Aim of the exercise:
Start at the top and transcribe every record through the final line exactly.

Stored data entries
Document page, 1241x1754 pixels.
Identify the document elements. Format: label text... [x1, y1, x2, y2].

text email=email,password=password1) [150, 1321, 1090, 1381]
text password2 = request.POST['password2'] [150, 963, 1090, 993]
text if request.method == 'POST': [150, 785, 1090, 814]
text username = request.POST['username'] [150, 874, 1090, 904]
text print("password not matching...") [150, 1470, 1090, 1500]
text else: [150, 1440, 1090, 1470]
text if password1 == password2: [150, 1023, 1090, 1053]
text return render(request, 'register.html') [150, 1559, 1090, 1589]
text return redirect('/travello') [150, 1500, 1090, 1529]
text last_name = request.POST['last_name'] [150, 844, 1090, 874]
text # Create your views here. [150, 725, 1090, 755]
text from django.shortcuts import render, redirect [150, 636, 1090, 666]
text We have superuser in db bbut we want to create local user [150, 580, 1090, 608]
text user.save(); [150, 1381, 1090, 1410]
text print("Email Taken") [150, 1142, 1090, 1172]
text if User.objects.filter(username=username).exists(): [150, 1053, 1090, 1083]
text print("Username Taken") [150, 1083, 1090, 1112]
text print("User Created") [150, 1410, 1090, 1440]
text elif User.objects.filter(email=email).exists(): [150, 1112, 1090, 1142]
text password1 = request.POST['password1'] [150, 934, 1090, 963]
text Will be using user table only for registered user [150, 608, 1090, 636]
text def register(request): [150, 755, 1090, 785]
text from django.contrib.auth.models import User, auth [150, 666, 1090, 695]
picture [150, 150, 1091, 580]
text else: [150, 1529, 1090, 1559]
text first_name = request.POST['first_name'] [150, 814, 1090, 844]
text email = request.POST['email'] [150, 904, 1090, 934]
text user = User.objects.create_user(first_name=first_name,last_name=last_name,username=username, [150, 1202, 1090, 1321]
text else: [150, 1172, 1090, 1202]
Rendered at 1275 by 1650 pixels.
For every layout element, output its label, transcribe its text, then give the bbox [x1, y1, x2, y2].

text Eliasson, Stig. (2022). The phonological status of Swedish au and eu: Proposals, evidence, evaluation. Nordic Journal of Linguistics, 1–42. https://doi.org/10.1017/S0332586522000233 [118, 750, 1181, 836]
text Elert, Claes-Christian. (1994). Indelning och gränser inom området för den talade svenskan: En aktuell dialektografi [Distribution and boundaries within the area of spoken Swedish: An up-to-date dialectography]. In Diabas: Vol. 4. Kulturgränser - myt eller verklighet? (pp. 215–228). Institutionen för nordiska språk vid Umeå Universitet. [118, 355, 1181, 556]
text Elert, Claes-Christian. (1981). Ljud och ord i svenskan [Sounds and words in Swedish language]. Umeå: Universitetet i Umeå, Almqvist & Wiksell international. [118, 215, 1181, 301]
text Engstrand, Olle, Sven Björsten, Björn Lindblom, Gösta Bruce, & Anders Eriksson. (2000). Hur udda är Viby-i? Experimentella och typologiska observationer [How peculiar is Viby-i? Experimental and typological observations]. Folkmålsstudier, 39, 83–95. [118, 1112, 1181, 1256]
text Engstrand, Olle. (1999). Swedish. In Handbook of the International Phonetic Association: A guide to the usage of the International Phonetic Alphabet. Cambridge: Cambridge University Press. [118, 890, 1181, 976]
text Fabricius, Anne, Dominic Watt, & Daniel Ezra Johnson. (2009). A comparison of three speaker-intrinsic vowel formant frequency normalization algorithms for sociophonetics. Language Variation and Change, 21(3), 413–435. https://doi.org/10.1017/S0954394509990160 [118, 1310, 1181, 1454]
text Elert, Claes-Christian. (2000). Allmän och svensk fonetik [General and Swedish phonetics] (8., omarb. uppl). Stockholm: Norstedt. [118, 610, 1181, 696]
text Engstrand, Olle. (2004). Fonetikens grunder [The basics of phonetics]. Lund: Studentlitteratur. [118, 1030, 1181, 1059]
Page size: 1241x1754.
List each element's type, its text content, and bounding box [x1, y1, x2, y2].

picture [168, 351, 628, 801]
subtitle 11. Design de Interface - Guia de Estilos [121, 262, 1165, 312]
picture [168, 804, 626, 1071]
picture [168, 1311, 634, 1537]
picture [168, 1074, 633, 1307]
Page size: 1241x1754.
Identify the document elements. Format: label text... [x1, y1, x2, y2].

Written solution:
Document page, 1241x1754 pixels.
Identify the document elements. Format: label text... [x1, y1, x2, y2].

text email=email,password=password1) [150, 1321, 1090, 1381]
text password2 = request.POST['password2'] [150, 963, 1090, 993]
text if request.method == 'POST': [150, 785, 1090, 814]
text username = request.POST['username'] [150, 874, 1090, 904]
text print("password not matching...") [150, 1470, 1090, 1500]
text else: [150, 1440, 1090, 1470]
text if password1 == password2: [150, 1023, 1090, 1053]
text return render(request, 'register.html') [150, 1559, 1090, 1589]
text return redirect('/travello') [150, 1500, 1090, 1529]
text last_name = request.POST['last_name'] [150, 844, 1090, 874]
text # Create your views here. [150, 725, 1090, 755]
text from django.shortcuts import render, redirect [150, 636, 1090, 666]
text We have superuser in db bbut we want to create local user [150, 580, 1090, 608]
text user.save(); [150, 1381, 1090, 1410]
text print("Email Taken") [150, 1142, 1090, 1172]
text if User.objects.filter(username=username).exists(): [150, 1053, 1090, 1083]
text print("Username Taken") [150, 1083, 1090, 1112]
text print("User Created") [150, 1410, 1090, 1440]
text elif User.objects.filter(email=email).exists(): [150, 1112, 1090, 1142]
text password1 = request.POST['password1'] [150, 934, 1090, 963]
text Will be using user table only for registered user [150, 608, 1090, 636]
text def register(request): [150, 755, 1090, 785]
text from django.contrib.auth.models import User, auth [150, 666, 1090, 695]
picture [150, 150, 1091, 580]
text else: [150, 1529, 1090, 1559]
text first_name = request.POST['first_name'] [150, 814, 1090, 844]
text email = request.POST['email'] [150, 904, 1090, 934]
text user = User.objects.create_user(first_name=first_name,last_name=last_name,username=username, [150, 1202, 1090, 1321]
text else: [150, 1172, 1090, 1202]
Rendered at 1275 by 1650 pixels.
For every layout element, output its label, transcribe its text, then give the bbox [x1, y1, x2, y2].

text Eliasson, Stig. (2022). The phonological status of Swedish au and eu: Proposals, evidence, evaluation. Nordic Journal of Linguistics, 1–42. https://doi.org/10.1017/S0332586522000233 [118, 750, 1181, 836]
text Elert, Claes-Christian. (1994). Indelning och gränser inom området för den talade svenskan: En aktuell dialektografi [Distribution and boundaries within the area of spoken Swedish: An up-to-date dialectography]. In Diabas: Vol. 4. Kulturgränser - myt eller verklighet? (pp. 215–228). Institutionen för nordiska språk vid Umeå Universitet. [118, 355, 1181, 556]
text Elert, Claes-Christian. (1981). Ljud och ord i svenskan [Sounds and words in Swedish language]. Umeå: Universitetet i Umeå, Almqvist & Wiksell international. [118, 215, 1181, 301]
text Engstrand, Olle, Sven Björsten, Björn Lindblom, Gösta Bruce, & Anders Eriksson. (2000). Hur udda är Viby-i? Experimentella och typologiska observationer [How peculiar is Viby-i? Experimental and typological observations]. Folkmålsstudier, 39, 83–95. [118, 1112, 1181, 1256]
text Engstrand, Olle. (1999). Swedish. In Handbook of the International Phonetic Association: A guide to the usage of the International Phonetic Alphabet. Cambridge: Cambridge University Press. [118, 890, 1181, 976]
text Fabricius, Anne, Dominic Watt, & Daniel Ezra Johnson. (2009). A comparison of three speaker-intrinsic vowel formant frequency normalization algorithms for sociophonetics. Language Variation and Change, 21(3), 413–435. https://doi.org/10.1017/S0954394509990160 [118, 1310, 1181, 1454]
text Elert, Claes-Christian. (2000). Allmän och svensk fonetik [General and Swedish phonetics] (8., omarb. uppl). Stockholm: Norstedt. [118, 610, 1181, 696]
text Engstrand, Olle. (2004). Fonetikens grunder [The basics of phonetics]. Lund: Studentlitteratur. [118, 1030, 1181, 1059]
Page size: 1241x1754.
List each element's type, its text content, and bounding box [x1, y1, x2, y2].

picture [168, 351, 628, 801]
subtitle 11. Design de Interface - Guia de Estilos [121, 262, 1165, 312]
picture [168, 804, 626, 1071]
picture [168, 1311, 634, 1537]
picture [168, 1074, 633, 1307]
Page size: 1241x1754.
Identify the document elements. Format: label text... [x1, y1, x2, y2].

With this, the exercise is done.